HNW mengatakan langkah Menlu Indonesia untuk ikut serta memastikan bantuan kemanusiaan ini sejalan dengan harapan masyarakat Indonesia. “Majelis Ulama Indonesia juga sudah bersuara keras dan mengecam atas terhalangnya akses bantuan kemanusiaan ke Gaza oleh Israel, apalagi ketika Israel memutuskan melarang beroperasinya 37 lembaga kemanusiaan di Gaza, yang makin berdampak negatif terhadap warga Gaza, dan makin menampakkan wajah bengis zionis Israel yang terus mempraktekkan genosida terhadap warga Gaza. Sikap Majelis Ulama Indonesia ini tidak hanya perlu didengarkan, tetapi harus didukung dan dilaksanakan dalam konteks politik luar negeri Indonesia,” ujarnya.

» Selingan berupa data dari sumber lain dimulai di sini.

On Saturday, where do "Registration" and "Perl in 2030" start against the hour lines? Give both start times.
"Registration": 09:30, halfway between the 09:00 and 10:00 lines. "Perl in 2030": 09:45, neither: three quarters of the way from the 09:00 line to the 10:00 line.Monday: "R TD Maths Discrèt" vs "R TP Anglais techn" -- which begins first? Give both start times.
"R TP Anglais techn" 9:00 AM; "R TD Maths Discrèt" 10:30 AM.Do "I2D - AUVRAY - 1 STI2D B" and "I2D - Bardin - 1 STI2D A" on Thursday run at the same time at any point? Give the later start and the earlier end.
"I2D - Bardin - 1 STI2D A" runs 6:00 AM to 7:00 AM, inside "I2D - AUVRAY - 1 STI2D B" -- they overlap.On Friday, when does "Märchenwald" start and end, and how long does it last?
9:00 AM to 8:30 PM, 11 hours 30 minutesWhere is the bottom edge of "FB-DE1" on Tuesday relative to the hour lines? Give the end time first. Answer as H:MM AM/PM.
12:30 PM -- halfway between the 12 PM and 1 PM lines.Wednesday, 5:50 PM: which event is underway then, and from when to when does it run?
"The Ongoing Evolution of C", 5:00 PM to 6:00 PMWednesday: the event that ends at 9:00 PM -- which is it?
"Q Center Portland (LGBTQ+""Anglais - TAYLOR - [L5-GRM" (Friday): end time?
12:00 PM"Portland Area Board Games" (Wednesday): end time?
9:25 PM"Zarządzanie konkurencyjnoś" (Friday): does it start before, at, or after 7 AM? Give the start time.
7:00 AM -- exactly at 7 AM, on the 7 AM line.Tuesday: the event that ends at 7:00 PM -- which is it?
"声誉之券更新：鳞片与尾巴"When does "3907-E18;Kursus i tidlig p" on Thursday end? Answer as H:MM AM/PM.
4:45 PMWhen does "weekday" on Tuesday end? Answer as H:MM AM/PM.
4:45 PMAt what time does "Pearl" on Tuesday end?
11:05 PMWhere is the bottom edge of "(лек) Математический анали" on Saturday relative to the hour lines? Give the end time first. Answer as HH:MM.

“Kita, sebagai bangsa Indonesia, juga akan terus berkomitmen untuk terus mengawal dan membantu segala proses pemulihan tersebut, hingga Gaza, Palestina dibangun kembali, dan bahkan hingga mereka mendapatkan haknya untuk menentukan nasib sendiri untuk mencapai kemerdekaan negara Palestina yang selama ini dicita-citakan, dan bahkan sudah didukung oleh lebih dari 156 negara Anggota PBB,” pungkasnya.